## GIVEN INFORMATION
* * * * *

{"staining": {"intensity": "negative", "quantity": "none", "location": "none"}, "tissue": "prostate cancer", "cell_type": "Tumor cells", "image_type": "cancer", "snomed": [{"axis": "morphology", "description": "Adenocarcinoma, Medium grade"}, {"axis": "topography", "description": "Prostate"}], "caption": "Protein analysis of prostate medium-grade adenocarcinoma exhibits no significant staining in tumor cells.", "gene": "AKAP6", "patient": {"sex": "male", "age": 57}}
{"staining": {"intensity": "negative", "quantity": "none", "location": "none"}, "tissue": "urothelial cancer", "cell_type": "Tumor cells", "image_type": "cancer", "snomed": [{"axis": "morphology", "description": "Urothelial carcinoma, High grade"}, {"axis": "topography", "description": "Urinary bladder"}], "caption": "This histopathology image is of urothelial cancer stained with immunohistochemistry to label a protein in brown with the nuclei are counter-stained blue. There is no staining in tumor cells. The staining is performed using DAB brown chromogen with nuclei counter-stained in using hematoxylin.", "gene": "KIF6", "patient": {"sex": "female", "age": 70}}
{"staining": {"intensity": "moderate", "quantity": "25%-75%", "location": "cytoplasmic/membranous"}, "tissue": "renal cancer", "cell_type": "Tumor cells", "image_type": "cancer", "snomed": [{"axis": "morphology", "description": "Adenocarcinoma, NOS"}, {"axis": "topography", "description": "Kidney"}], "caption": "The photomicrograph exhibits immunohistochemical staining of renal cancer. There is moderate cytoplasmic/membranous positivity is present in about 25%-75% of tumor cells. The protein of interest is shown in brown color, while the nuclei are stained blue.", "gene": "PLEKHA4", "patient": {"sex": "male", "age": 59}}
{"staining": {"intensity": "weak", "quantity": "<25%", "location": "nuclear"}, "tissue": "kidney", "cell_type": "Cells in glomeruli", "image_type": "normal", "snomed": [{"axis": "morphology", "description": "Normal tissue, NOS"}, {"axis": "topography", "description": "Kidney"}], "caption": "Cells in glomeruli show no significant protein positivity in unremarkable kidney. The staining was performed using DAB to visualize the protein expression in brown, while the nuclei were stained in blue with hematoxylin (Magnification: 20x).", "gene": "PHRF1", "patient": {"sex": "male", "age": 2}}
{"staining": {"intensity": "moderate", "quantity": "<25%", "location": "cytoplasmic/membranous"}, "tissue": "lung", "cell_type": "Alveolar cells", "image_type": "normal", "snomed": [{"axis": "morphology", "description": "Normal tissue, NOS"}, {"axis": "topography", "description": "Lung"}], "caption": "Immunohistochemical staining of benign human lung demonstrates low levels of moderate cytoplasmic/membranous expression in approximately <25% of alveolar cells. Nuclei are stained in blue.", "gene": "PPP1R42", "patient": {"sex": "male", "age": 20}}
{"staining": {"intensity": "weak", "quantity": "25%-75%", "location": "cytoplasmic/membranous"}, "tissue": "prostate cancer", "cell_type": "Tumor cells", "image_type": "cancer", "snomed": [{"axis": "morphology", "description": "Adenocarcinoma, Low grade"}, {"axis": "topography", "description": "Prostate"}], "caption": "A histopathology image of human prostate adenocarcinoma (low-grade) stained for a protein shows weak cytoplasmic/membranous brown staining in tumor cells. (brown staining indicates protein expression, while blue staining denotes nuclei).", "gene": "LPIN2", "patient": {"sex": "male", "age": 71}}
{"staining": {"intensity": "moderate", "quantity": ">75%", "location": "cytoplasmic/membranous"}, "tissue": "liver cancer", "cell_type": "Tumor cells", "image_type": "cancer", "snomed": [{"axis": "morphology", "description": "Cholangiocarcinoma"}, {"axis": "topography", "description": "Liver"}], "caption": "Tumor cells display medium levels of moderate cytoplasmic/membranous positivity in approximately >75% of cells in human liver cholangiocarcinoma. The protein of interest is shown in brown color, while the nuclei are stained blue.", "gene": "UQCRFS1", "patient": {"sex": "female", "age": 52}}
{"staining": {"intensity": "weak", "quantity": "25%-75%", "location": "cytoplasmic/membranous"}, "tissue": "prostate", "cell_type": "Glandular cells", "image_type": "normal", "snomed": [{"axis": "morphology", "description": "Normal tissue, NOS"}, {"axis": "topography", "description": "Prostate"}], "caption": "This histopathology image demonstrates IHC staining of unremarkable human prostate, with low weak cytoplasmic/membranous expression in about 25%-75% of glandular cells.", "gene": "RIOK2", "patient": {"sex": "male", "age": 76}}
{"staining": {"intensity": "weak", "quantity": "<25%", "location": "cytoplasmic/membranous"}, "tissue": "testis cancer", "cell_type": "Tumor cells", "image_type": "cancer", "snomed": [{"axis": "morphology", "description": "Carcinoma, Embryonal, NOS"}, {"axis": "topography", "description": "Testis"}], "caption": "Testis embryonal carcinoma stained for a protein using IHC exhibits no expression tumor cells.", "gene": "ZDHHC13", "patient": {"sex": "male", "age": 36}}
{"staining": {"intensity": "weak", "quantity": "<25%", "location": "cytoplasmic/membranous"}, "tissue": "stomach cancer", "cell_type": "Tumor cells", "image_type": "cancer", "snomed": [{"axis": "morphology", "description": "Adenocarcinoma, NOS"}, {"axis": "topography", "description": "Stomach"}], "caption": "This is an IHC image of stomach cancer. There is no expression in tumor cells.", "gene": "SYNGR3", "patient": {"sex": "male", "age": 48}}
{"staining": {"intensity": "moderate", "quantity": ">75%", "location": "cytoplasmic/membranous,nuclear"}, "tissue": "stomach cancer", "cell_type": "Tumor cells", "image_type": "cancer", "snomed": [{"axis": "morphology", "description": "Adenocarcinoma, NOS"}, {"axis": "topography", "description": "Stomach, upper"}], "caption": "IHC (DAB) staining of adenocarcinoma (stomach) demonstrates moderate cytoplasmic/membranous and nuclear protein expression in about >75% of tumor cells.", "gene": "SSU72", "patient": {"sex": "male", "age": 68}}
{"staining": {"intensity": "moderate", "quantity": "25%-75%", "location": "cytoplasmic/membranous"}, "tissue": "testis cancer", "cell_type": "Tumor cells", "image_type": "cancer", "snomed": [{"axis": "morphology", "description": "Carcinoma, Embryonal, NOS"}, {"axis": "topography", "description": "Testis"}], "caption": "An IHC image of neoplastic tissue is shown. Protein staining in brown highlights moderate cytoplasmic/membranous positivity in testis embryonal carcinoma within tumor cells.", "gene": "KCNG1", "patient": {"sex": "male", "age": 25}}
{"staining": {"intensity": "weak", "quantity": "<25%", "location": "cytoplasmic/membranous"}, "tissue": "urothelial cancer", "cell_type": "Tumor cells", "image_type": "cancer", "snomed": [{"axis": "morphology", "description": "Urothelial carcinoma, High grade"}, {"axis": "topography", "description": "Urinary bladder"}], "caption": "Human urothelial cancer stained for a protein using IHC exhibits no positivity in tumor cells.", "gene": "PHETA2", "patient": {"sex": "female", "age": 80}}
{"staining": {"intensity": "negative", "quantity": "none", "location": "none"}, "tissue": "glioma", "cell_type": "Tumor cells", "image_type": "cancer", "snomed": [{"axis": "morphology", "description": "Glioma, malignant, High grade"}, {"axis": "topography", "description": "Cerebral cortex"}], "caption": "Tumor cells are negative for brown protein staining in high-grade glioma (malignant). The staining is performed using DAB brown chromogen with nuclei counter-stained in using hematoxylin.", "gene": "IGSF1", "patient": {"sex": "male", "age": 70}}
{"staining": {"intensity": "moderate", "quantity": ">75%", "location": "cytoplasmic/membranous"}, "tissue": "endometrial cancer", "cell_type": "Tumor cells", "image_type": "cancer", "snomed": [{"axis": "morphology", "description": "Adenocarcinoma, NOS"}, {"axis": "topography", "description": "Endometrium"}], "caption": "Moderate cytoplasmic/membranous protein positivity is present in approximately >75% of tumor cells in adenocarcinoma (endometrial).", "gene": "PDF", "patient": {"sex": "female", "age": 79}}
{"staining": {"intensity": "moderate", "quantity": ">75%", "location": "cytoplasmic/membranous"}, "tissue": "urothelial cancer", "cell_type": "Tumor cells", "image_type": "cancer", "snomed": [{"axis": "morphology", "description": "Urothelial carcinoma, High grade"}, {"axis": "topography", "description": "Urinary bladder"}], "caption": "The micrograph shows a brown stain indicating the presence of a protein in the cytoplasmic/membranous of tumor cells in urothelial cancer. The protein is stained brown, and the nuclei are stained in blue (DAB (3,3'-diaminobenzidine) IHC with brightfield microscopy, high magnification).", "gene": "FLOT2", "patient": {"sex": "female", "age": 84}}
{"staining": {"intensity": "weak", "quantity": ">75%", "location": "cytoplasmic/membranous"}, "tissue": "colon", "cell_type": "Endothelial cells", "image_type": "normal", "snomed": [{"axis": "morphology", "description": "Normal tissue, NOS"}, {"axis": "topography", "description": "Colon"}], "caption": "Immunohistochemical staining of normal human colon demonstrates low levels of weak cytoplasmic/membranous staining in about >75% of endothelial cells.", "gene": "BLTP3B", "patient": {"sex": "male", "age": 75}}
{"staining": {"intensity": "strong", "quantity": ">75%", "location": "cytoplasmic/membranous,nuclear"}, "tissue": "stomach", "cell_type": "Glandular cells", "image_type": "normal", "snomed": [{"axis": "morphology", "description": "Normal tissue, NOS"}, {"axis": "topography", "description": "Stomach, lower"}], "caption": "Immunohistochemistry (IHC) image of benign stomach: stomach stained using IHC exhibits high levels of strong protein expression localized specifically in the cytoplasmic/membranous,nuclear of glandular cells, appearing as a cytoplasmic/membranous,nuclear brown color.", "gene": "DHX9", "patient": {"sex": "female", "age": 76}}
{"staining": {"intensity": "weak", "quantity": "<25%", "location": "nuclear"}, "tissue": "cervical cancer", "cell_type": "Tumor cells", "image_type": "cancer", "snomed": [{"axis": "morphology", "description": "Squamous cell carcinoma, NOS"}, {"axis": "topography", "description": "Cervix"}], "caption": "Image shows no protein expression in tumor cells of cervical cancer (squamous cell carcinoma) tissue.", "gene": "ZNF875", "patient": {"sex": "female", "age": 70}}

* * * * *

Please give again, word for word, only the lines from the one holding "staining of normal" through the end of the listing above.

## TASK SOLUTION
{"staining": {"intensity": "weak", "quantity": ">75%", "location": "cytoplasmic/membranous"}, "tissue": "colon", "cell_type": "Endothelial cells", "image_type": "normal", "snomed": [{"axis": "morphology", "description": "Normal tissue, NOS"}, {"axis": "topography", "description": "Colon"}], "caption": "Immunohistochemical staining of normal human colon demonstrates low levels of weak cytoplasmic/membranous staining in about >75% of endothelial cells.", "gene": "BLTP3B", "patient": {"sex": "male", "age": 75}}
{"staining": {"intensity": "strong", "quantity": ">75%", "location": "cytoplasmic/membranous,nuclear"}, "tissue": "stomach", "cell_type": "Glandular cells", "image_type": "normal", "snomed": [{"axis": "morphology", "description": "Normal tissue, NOS"}, {"axis": "topography", "description": "Stomach, lower"}], "caption": "Immunohistochemistry (IHC) image of benign stomach: stomach stained using IHC exhibits high levels of strong protein expression localized specifically in the cytoplasmic/membranous,nuclear of glandular cells, appearing as a cytoplasmic/membranous,nuclear brown color.", "gene": "DHX9", "patient": {"sex": "female", "age": 76}}
{"staining": {"intensity": "weak", "quantity": "<25%", "location": "nuclear"}, "tissue": "cervical cancer", "cell_type": "Tumor cells", "image_type": "cancer", "snomed": [{"axis": "morphology", "description": "Squamous cell carcinoma, NOS"}, {"axis": "topography", "description": "Cervix"}], "caption": "Image shows no protein expression in tumor cells of cervical cancer (squamous cell carcinoma) tissue.", "gene": "ZNF875", "patient": {"sex": "female", "age": 70}}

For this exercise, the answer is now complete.